Texte à lire =>

☆ ☆ ☆

Marguerite Duras : Extraits ou Naissance d’un comité

En juillet 1968, le Comité d’action étudiants-écrivains décide d’éditer un bulletin, dont les textes publiées ne seraient pas signés et demeureraient anonymes. En septembre, tous les textes proposés – anonymes – sont ronéotés, le plus souvent à la machine à alcool, pour être soumis aux membres du Comité. Parmi eux, celui qui est intitulé « Extraits », écrit par Marguerite Duras, n’est pas retenu pour le premier numéro de Comité, qui paraît à la fin octobre. Il est à noter que le texte non signé de Dionys Mascolo, « Pour faire suite à Extraits » n’a pas pu être retenu.

En janvier 1969, Marguerite Duras propose le même texte sous le titre « Naissance d’un comité ». Ce texte est violemment attaqué par Jean Contenay et moqué par Jacques Bellefroid qui jette sur le papier un début de pastiche.

☆ ☆ ☆

Données fournies =>
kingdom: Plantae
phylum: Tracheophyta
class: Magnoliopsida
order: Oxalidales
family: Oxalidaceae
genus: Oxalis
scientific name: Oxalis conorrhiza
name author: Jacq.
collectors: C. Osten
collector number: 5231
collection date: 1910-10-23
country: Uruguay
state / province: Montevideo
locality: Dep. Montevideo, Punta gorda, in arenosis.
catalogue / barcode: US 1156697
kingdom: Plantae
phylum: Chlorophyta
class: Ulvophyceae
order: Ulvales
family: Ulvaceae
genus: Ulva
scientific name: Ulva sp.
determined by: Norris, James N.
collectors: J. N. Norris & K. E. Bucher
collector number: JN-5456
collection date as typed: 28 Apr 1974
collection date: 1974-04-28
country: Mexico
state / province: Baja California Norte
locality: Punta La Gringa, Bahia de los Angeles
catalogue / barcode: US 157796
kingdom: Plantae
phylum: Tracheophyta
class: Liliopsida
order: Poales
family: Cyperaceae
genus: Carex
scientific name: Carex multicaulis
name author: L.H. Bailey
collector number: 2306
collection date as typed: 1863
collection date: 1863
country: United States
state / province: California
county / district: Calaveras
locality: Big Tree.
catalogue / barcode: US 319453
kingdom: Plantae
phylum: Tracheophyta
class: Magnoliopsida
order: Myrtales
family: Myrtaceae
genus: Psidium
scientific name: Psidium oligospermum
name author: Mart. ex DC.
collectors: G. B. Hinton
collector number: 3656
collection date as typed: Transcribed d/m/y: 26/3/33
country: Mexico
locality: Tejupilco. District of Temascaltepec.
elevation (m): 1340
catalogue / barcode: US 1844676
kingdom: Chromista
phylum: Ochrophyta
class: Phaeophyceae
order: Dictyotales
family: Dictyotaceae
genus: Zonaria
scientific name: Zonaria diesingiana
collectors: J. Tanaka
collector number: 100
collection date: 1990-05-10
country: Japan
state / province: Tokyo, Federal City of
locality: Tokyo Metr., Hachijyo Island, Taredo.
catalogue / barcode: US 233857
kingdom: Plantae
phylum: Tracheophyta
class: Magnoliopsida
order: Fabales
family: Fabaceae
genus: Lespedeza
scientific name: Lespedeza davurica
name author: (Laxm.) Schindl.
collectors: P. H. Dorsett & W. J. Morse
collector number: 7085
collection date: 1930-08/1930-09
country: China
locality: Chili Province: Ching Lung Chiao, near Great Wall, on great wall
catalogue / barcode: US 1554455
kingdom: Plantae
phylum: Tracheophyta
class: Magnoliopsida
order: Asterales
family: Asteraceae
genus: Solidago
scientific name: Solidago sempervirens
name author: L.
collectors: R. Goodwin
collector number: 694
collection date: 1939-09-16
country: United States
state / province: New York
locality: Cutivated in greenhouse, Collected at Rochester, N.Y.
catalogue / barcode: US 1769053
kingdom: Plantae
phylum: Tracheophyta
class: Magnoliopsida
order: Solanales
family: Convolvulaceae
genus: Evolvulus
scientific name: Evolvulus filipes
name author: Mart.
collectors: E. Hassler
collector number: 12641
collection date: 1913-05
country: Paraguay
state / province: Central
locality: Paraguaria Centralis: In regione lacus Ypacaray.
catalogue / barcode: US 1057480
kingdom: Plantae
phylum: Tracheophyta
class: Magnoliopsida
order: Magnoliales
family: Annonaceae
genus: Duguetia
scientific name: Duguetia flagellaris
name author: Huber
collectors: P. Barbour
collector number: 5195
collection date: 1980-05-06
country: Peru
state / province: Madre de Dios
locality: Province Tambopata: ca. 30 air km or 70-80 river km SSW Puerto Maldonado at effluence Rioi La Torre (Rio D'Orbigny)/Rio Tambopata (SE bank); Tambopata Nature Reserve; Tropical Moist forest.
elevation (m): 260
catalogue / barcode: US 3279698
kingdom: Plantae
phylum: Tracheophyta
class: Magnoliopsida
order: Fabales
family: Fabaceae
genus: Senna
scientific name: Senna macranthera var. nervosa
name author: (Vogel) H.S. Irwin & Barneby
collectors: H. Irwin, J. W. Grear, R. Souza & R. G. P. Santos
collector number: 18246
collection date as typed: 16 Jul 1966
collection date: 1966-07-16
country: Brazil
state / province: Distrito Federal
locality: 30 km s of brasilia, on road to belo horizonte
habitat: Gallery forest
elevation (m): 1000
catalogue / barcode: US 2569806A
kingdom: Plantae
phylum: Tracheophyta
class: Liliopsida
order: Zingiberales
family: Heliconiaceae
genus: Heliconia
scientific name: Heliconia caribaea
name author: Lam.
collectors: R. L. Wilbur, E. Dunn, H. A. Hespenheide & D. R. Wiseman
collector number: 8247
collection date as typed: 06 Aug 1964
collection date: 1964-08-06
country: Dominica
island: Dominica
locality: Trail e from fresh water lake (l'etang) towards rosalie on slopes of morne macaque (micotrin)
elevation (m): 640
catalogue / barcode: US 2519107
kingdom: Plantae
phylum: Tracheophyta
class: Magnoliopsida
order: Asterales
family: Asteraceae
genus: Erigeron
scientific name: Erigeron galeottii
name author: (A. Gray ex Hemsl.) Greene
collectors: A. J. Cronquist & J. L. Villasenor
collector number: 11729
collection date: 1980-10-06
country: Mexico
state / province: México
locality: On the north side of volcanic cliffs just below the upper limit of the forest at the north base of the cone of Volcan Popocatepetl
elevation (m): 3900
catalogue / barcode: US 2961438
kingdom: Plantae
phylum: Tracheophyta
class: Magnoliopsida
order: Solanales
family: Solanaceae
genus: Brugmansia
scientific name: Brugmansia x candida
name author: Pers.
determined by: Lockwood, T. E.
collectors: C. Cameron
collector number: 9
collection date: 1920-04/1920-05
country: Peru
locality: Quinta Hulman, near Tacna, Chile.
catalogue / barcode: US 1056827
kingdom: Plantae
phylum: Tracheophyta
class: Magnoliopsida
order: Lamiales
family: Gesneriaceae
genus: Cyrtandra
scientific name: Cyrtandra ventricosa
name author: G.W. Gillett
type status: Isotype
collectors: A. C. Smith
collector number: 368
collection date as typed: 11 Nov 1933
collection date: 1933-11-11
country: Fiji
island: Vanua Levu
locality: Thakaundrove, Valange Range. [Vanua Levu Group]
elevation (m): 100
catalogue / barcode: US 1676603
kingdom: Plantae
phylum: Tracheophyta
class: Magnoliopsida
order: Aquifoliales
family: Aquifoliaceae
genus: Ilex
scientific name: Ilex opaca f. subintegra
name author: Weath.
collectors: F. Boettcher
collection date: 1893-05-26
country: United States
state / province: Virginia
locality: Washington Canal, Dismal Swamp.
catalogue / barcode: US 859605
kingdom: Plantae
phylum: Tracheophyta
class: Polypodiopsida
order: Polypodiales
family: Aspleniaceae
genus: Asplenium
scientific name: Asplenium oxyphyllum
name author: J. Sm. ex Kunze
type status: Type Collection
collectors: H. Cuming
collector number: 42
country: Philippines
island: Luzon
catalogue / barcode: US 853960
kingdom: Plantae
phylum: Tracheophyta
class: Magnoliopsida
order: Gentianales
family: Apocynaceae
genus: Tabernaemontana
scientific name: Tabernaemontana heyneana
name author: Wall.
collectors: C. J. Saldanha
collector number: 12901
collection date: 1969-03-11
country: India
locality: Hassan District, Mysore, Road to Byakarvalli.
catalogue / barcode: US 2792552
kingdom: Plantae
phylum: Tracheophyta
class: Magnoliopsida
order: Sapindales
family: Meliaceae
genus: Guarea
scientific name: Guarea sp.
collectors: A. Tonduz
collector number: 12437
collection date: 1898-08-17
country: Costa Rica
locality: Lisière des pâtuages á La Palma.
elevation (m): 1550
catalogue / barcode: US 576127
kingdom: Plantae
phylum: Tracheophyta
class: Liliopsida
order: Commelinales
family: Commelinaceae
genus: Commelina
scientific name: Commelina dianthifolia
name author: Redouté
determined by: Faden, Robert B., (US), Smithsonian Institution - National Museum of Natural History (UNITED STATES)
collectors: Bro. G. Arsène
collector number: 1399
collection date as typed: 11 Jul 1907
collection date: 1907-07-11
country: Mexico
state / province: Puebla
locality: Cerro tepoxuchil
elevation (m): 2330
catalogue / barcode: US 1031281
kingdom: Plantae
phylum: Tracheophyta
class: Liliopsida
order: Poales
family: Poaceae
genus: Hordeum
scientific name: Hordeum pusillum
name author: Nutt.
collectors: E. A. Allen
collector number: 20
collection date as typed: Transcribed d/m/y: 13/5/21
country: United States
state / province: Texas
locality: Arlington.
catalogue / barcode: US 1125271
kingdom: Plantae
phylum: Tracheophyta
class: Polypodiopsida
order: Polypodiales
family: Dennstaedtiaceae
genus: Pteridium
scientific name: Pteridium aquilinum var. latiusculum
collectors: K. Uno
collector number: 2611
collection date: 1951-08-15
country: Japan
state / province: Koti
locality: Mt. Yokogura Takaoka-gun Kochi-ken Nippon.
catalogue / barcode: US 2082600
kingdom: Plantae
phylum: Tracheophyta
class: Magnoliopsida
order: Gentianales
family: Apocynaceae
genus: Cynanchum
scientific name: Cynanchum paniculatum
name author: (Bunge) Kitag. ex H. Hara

☆ ☆ ☆

Votre tâche =>
Prolongez le texte sur le sort du texte « Extraits » de Marguerite Duras au sein du Comité d’action étudiants-écrivains, en reprenant juste après sa dernière phrase.

Corrigé =>
Les deux textes de Duras et de Contenay vont enflammer les esprits et provoquer l’éclatement du Comité d’action étudiants-écrivains lors de la réunion du 5 février 1969. Nous proposons successivement « Extraits » de Duras (Archives Georges Sebbag), le pastiche de Bellefroid (Archives Jacques Bellefroid) et le texte plus que polémique de Contenay (Archives Georges Sebbag). Des six pages du texte « Extraits », nous ne donnons que la page 1 et la page 6.

Enfin, nous proposons les quatre pages du texte de Mascolo « Pour faire suite à Extraits ».


Extraits

[Page 1]

Une seule fois nous sommes soixante. C’est le 20 mai à la Sorbonne, dans une salle de la Bibliothèque de Philosophie. Il s’agit de l’Assemblée Constitutive du Comité d’Action Étudiants-Écrivains. Quinze sont célèbres : écrivains, journalistes, chroniqueurs de la Télévision, professeurs, écrivains, journalistes, chroniqueurs de la Télévision. Quarante autres, non : écrivains, journalistes, étudiants, sociologues, sociologues.

Des résolutions  sont votées à l’unanimité. Un boycott de l’ORTF en particulier.

Il y a de très nombreuses interventions, les plus respectées sont celles des chroniqueurs de la Télévision. La plupart des autres sont inaudibles. Deux présidents se succèdent. Il s’avère inutile d’en élire un troisième.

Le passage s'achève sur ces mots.